A consultation over the future of Gatwick Airport has now ended – with MPs and councillors speaking out against plans for a new runway.
After much debate, the finished reports will now be given to the Airports Commission, an independent body set up by the government to examine need for additional UK aviation capacity.
The Airports Commission is set to give a final recommendation to the government as to which option it believes should be taken forward later this year.
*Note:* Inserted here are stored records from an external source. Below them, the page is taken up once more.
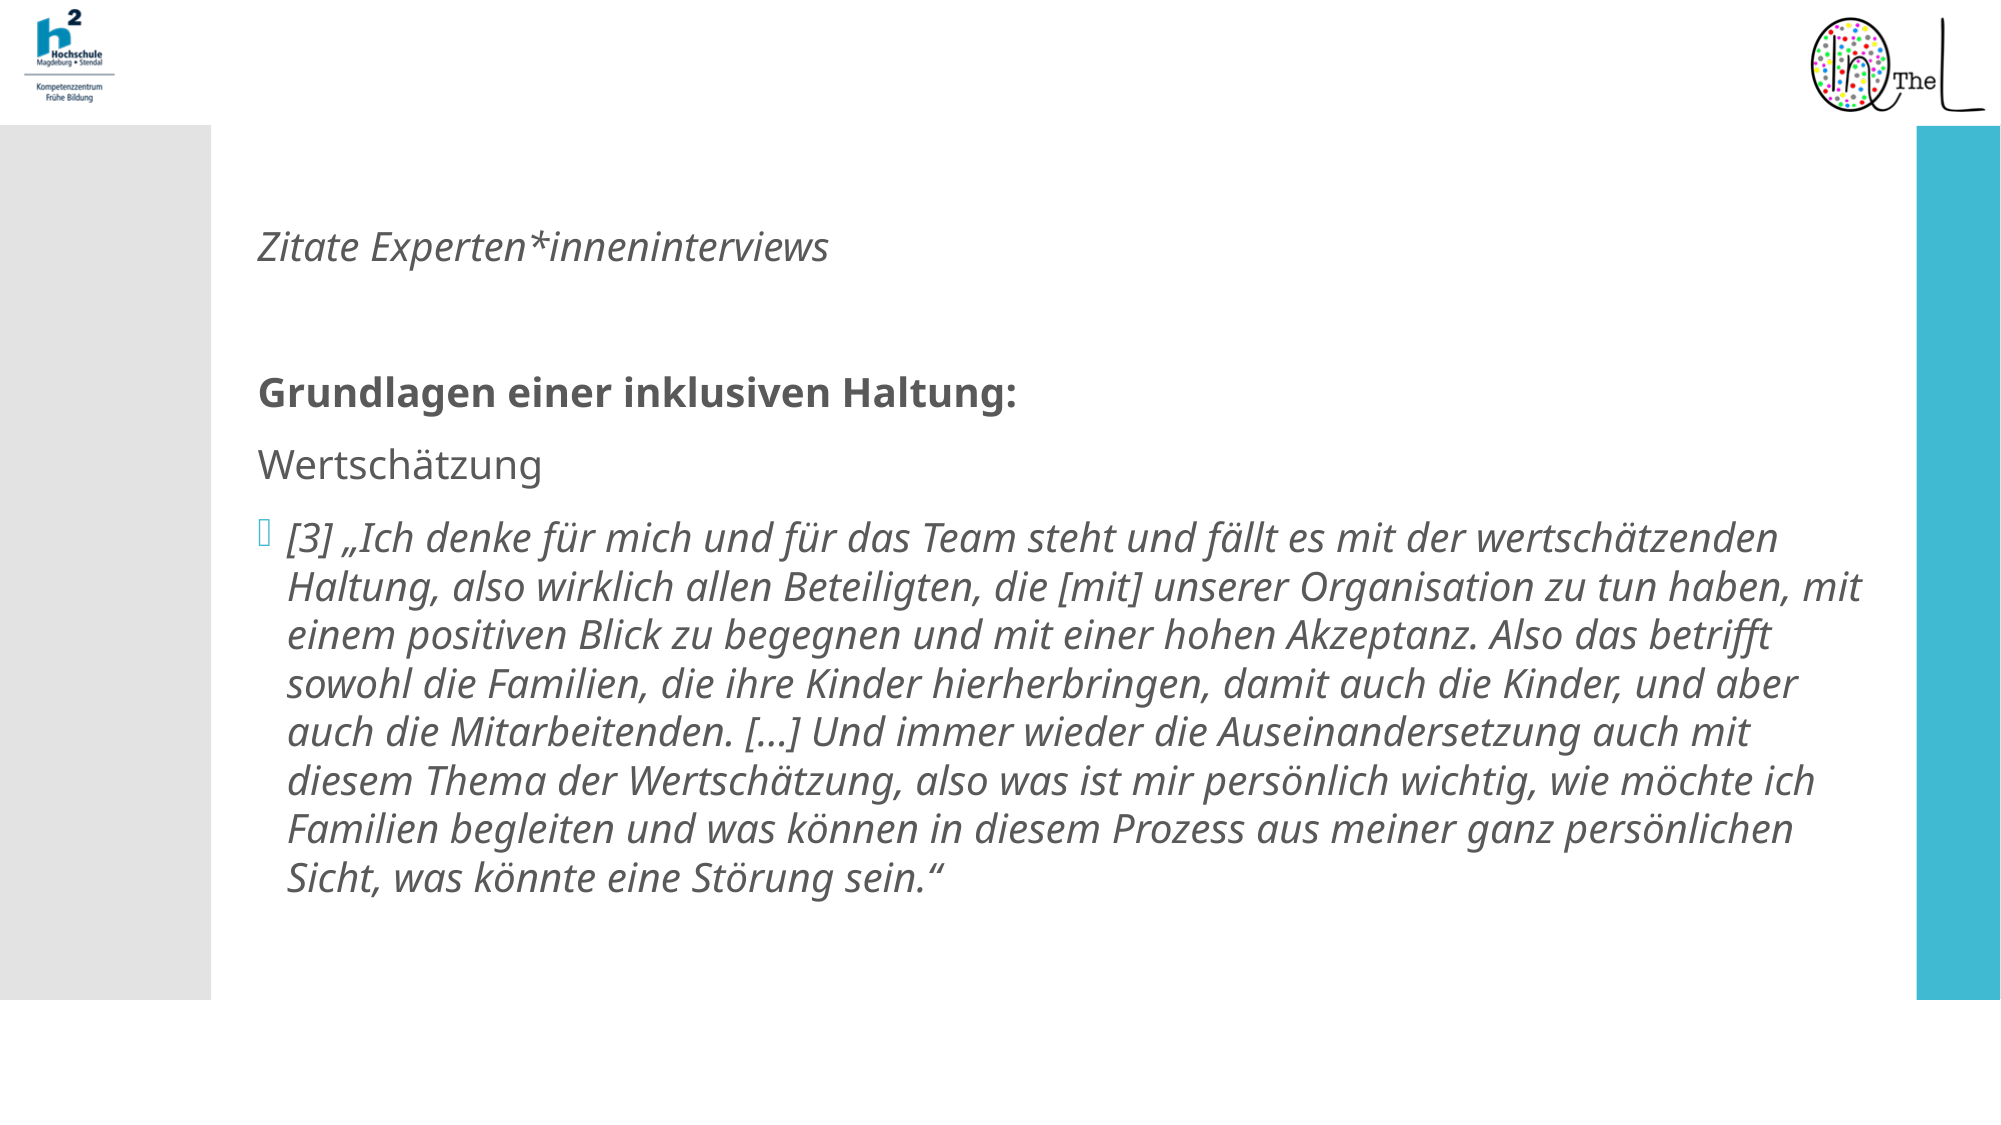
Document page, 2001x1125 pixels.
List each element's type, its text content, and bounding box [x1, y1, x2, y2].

list Zitate Experten*inneninterviews Grundlagen einer inklusiven Haltung: Wertschätzung [3] „Ich denke für mich und für das Team steht und fällt es mit der wertschätzenden Haltung, also wirklich allen Beteiligten, die [mit] unserer Organisation zu tun haben, mit einem positiven Blick zu begegnen und mit einer hohen Akzeptanz. Also das betrifft sowohl die Familien, die ihre Kinder hierherbringen, damit auch die Kinder, und aber auch die Mitarbeitenden. […] Und immer wieder die Auseinandersetzung auch mit diesem Thema der Wertschätzung, also was ist mir persönlich wichtig, wie möchte ich Familien begleiten und was können in diesem Prozess aus meiner ganz persönlichen Sicht, was könnte eine Störung sein.“ [242, 213, 1885, 912]
text_box [1916, 125, 2000, 1001]
picture [13, 0, 127, 113]
text_box [0, 0, 2000, 1125]
picture [1809, 17, 1987, 113]
text_box [0, 124, 212, 1001]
A second runway at Gatwick Airport would be a ‘catastrophe for local communities’ – according to a group of MPs.
Gatwick Co-ordination Group
The Gatwick Co-ordination Group (GCG) has challenged proposals for Gatwick’s expansion plans in a report submitted to the Airports Commission.
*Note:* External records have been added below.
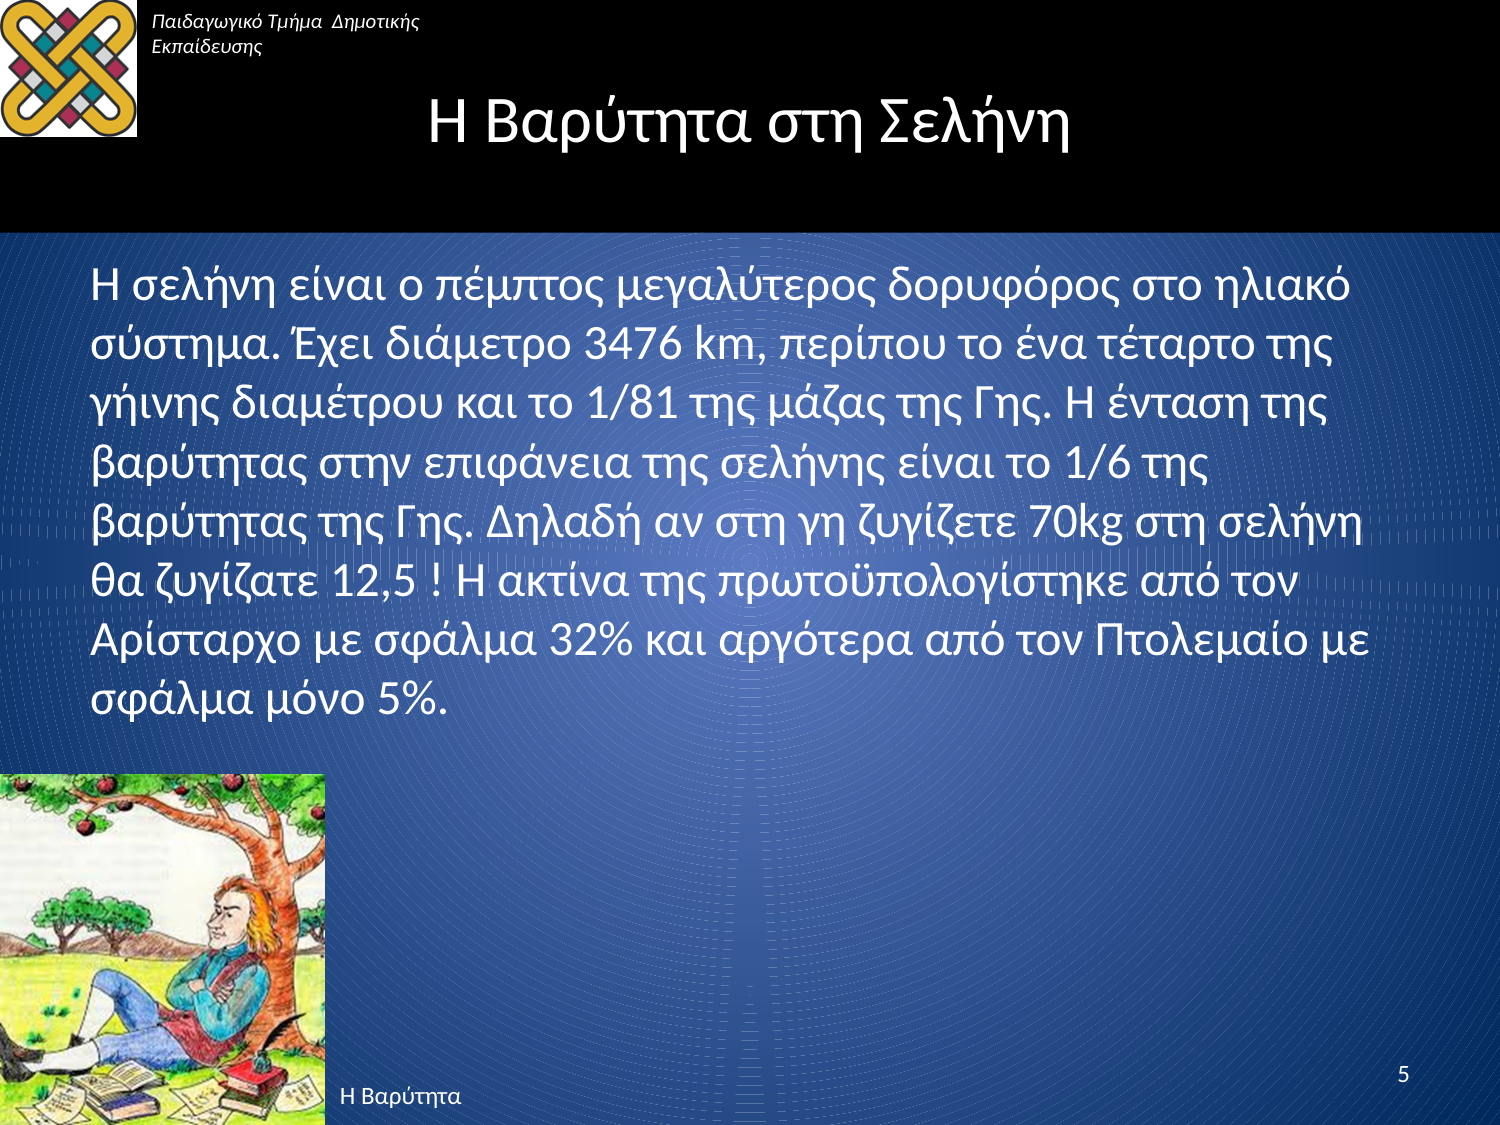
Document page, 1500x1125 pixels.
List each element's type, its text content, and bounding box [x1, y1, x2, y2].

slide_number 5 [1074, 1042, 1425, 1103]
title Η Βαρύτητα στη Σελήνη [0, 0, 1500, 233]
picture [0, 774, 326, 1125]
list H σελήνη είναι ο πέμπτος μεγαλύτερος δορυφόρος στο ηλιακό σύστημα. Έχει διάμετρο 3476 km, περίπου το ένα τέταρτο της γήινης διαμέτρου και το 1/81 της μάζας της Γης. Η ένταση της βαρύτητας στην επιφάνεια της σελήνης είναι το 1/6 της βαρύτητας της Γης. Δηλαδή αν στη γη ζυγίζετε 70kg στη σελήνη θα ζυγίζατε 12,5 ! Η ακτίνα της πρωτοϋπολογίστηκε από τον Αρίσταρχο με σφάλμα 32% και αργότερα από τον Πτολεμαίο με σφάλμα μόνο 5%. [75, 243, 1425, 740]
picture [0, 0, 138, 138]
text_box Παιδαγωγικό Τμήμα Δημοτικής Εκπαίδευσης [139, 0, 470, 65]
slide_number Η Βαρύτητα [329, 1065, 675, 1125]
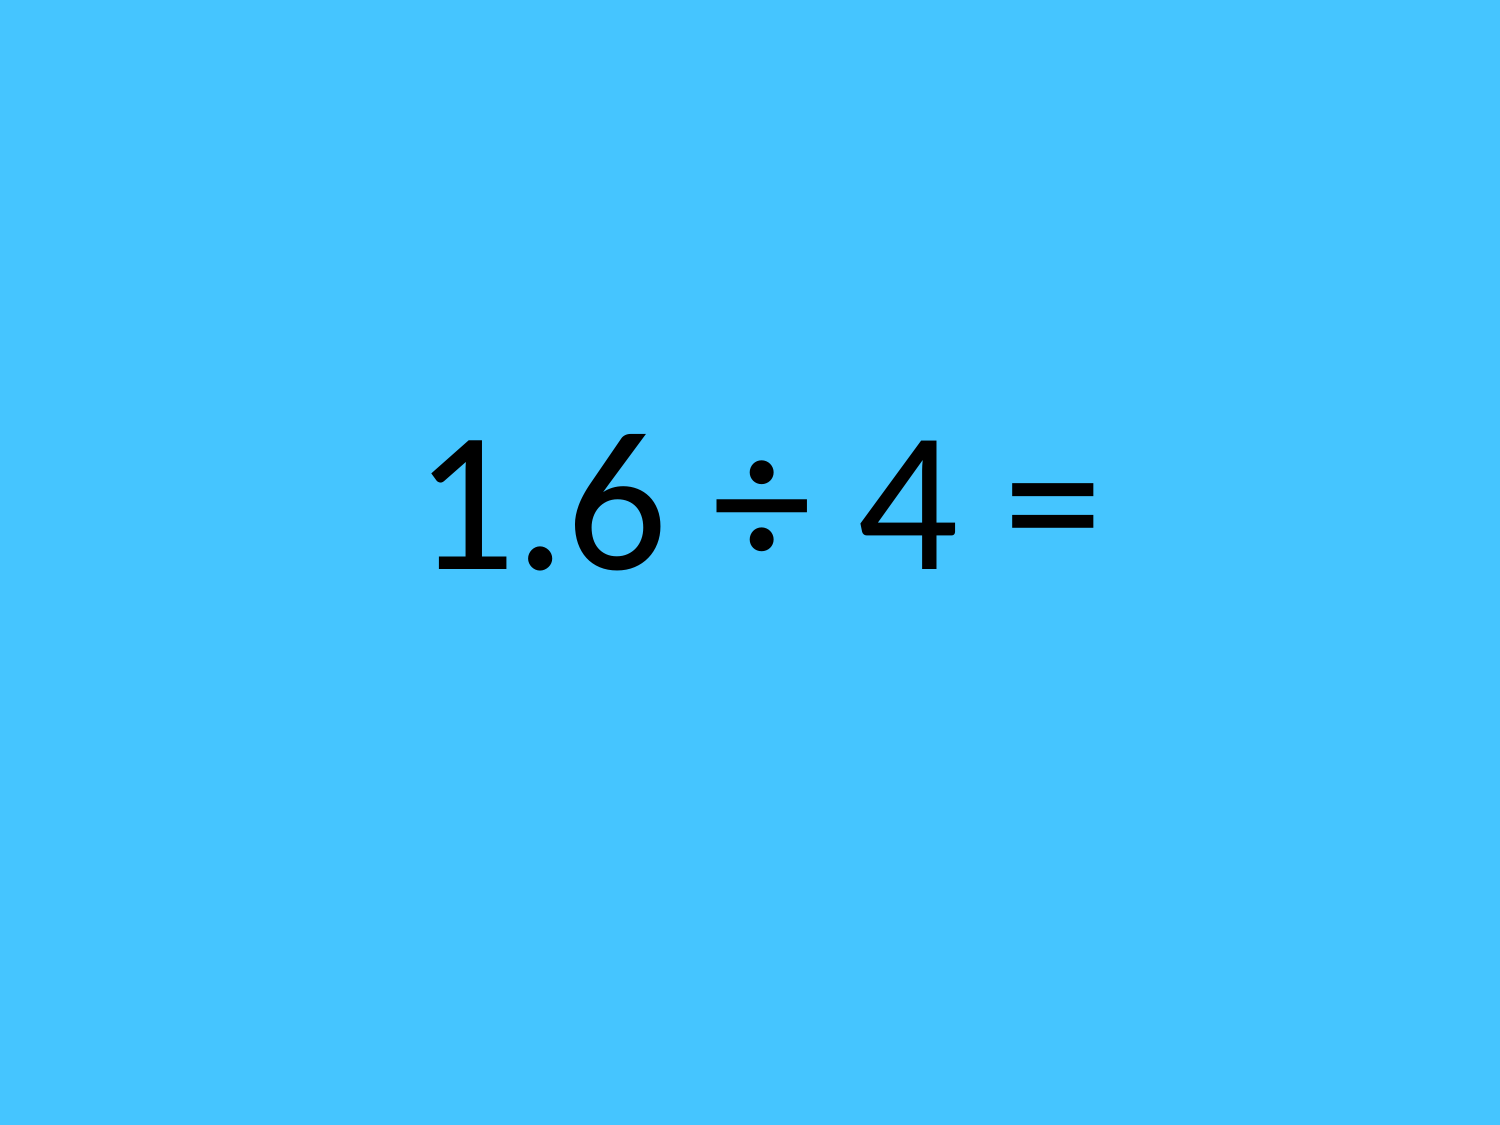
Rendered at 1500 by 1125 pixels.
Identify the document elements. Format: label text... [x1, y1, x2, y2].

text_box 1.6 ÷ 4 = [399, 362, 1238, 618]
The group is formed of six Gatwick area MPs, including MP for Mid Sussex Sir Nicholas Soames and MP for Arun and South Downs Nick Herbert.
Crispin Blunt, MP for Reigate, spoke out on behalf of the group.
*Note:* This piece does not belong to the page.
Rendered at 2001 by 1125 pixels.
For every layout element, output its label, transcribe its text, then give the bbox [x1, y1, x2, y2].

“The Gatwick Coordination Group’s consultation response exposes the weakness of, but also the danger in, Gatwick Airport’s proposals,” he said.
“Gatwick Airport Limited (GAL) mistakenly maintains that a second runway at Gatwick Airport is practically and politically the most easily delivered option.
“The Gatwick Coordination Group believes that this appraisal will help Sir Howard Davies find strongly against Gatwick’s speculative proposals when set alongside the Heathrow options.
“The final decision will be for the next government, but we hope the commission will share our view that on any measure, local or national, this is not a finely balanced argument.
“A recommendation and decision for a second runway at Gatwick would be a catastrophe for local communities and a disaster for the national interest.”
In autumn 2014, the Airports Commission short-listed plans for a second runway at Gatwick Airport and two plans for Heathrow Airport – an elongated second runway or the building of a third runway.
The MPs’ response to the Gatwick proposals has been supported by MP Francis Maude, who as a government minister was stopped from joining the group.
The report states six reasons why Gatwick’s proposals are not ‘resilient’, including: the lack of regional transport infrastructure, failure to identify how a work force will be found without ‘massive’ regional housing development, the impact of aircraft noise and questions over Gatwick’s ability to pay for the scheme.
MPs also questioned Gatwick’s ‘lack of transparency and accountability’ during the process and its ‘failure’ to engage with communities during the consultation.Mid Sussex District Council
Mid Sussex District Council
Councillors have branded Gatwick’s expansion plans a ‘flight of fancy’, voting overwhelmingly against the proposals for a second runway.
Mid Sussex District Council voted to oppose the plans at a meeting last Wednesday, with councillors voicing their concerns about the impact a ‘huge airport’ will have on infrastructure, unemployment and noise.
Councillor Garry Wall, leader of the council said: “Nearly half of the airport’s existing workforce lives within Mid Sussex, Crawley and Horsham.
“With Crawley struggling to find space for new houses, it is quite possible that the burden for new housing will fall primarily on Mid Sussex and Horsham. For Mid Sussex this could equate to an increase of 51 per cent in the amount of houses needed to be built in the area. This, together with concerns about the impact on our already inadequate infrastructure, has determined this council’s opposition to the proposal.”
He said the council was not ‘anti-growth’, arguing development of this scale would put an ‘unacceptable strain’ on roads and the already congested rail links.
A spokesman for Mid Sussex District said if the plans went ahead, Gatwick Airport will be 19 per cent bigger than Heathrow with double the number of flights which will mean three times as many people in Mid Sussex will be ‘detrimentally affected’ by aircraft noise.
Cllr Wall said: “The commission should be under no illusions’ about the devastating impact a huge airport at Gatwick could have on this beautiful, ecologically and historically rich area of the country.
“As a council, we are positive about sustainable economic growth but this must be balanced against the need to protect the environment and our residents’ quality of life.
“The plans for a second runway at Gatwick are a flight of fancy.”
The council is also concerned the development would jeopardise the district’s economic development and low levels of unemployment.
Cllr Wall said: “The jobs created by the airport expansion are anticipated to remain relatively low-skilled, which is of minimal benefit when you consider that 67 per cent of the Mid Sussex workforce is educated to A Level or above and certainly not enough to outweigh the devastating impacts of this proposal.”
The council has agreed a response outlining their argument against the proposal for the Airports Commission.